## Task goal
List every line of the data below that contains the word "formatted".
Records for this task section start
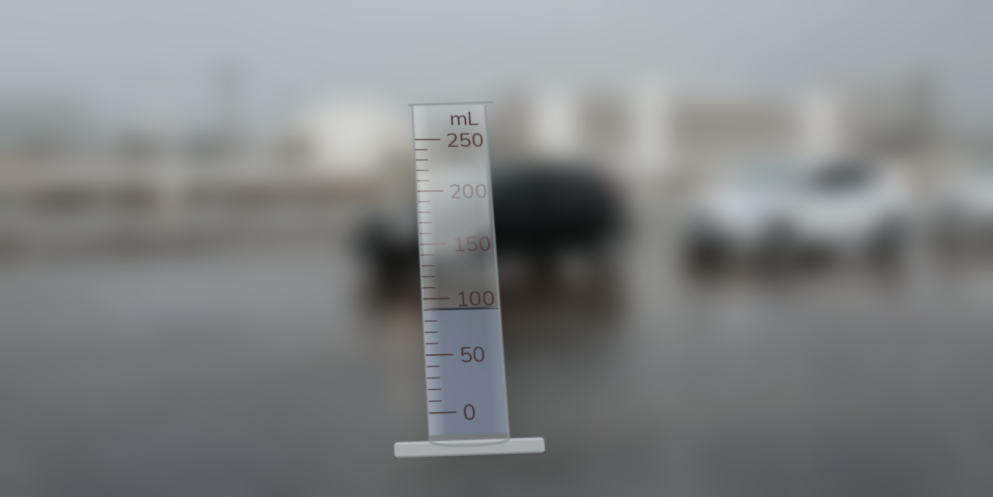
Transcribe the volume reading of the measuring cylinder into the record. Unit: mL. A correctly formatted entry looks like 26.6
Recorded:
Records for this task section end
Records for this task section start
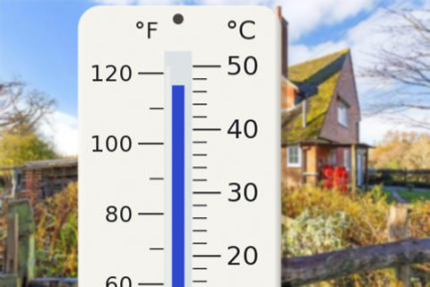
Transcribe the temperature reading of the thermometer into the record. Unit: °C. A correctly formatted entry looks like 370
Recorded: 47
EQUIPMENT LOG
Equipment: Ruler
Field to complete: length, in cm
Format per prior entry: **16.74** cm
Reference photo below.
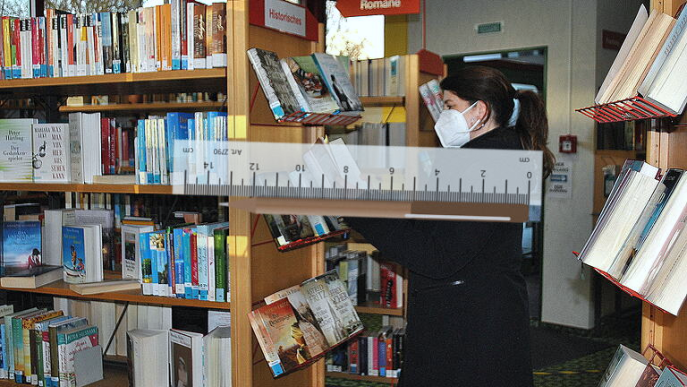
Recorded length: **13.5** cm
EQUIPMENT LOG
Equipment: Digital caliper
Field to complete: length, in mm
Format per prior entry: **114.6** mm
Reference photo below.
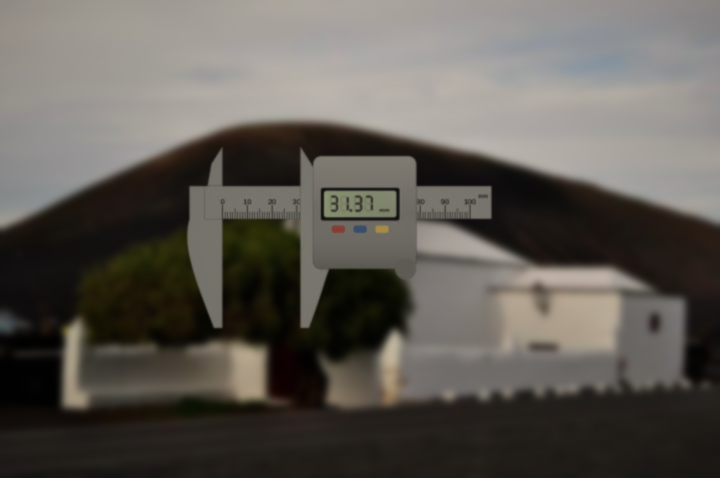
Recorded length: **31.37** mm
Records for this task section end
## Answer section
Transcribe the volume reading of the measuring cylinder into the record. Unit: mL. A correctly formatted entry looks like 26.6
Transcribe the temperature reading of the thermometer into the record. Unit: °C. A correctly formatted entry looks like 370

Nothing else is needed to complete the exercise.